Artık tek kutup var: ABD’nin başını çektiği Batı.
Elbette, kendi finansını, kendi ekonomisini, para birimini, teknolojisini, kültürünü, markalarını, filmlerini, silahlarını ve en önemlisi “kendi tehdit sıralamasını” pazarlayacak, eşyanın tabiatı bu.
Peki, 3 milyarlık Doğu, yani Asya kıtası buna alternatif oluşturabildi mi?
Kendi finansal araçlarını ve markalarını dünyaya kabul ettirebildiler mi?
Maalesef hayır.
Bugün dünya ekonomisi “dolar” üzerinden yorumlanıyorsa “Amerika’nın ne işi var burada” diye sormadan önce bunu neden değiştiremediğinizi sorgulayacaksınız.
Rusların eskiden Lada’sı vardı, 30 yıl sonra dolaşımdaki araçlara bakın, Batı markaları.
‘Votka’ dışında Rus ürünü var mı, düşünün bulamayacaksınız.
***
Dönelim işgale.
Görüldü ve görülüyor ki, Putin…
Ukrayna, “Tarafsız kalacağım.
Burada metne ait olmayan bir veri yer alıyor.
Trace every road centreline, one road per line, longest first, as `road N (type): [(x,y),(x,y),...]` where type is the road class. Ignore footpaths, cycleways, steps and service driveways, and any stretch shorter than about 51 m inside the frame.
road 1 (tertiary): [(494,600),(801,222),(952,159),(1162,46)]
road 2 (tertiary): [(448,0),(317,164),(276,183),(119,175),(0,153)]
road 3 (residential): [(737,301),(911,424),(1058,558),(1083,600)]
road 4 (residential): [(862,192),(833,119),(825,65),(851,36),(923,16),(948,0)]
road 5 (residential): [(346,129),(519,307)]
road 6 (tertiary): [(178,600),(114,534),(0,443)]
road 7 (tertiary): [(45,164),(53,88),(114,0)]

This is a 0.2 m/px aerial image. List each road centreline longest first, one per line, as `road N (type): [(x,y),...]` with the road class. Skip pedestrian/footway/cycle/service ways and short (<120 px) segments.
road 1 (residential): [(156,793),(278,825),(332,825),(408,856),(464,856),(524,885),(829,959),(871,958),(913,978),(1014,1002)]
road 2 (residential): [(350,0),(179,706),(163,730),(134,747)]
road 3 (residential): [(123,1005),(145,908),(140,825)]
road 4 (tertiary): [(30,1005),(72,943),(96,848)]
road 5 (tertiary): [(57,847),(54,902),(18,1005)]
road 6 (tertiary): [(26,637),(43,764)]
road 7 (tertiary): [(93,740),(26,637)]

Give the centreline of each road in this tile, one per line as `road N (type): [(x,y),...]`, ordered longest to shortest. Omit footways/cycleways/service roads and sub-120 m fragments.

NATO’yu istemiyorum” dese…
Neonazileri bahane edip girecekti.
O olmasa, “Ukrayna’da biyolojik ve kimyasal silah üretiliyor” der yine girerdi.
Kremlin sözcüleri son günlerde bu tezi işliyor, ezbere söylemiyorum.
***
Bölgesel ve küresel ölçekte savaşın büyümesi ve olası senaryolar endişe verici.
Batı medyası, savaşın vurduğu kentlerdeki yaşam mücadelesi ve sınır boylarındaki sığınmacı öykülerinden geçilmiyor.
İki haftadır o kadar dram seyrettim ki, artık düşünmeden edemiyorum: Bu kadar üzgünseniz neden bombaları engellemiyorsunuz?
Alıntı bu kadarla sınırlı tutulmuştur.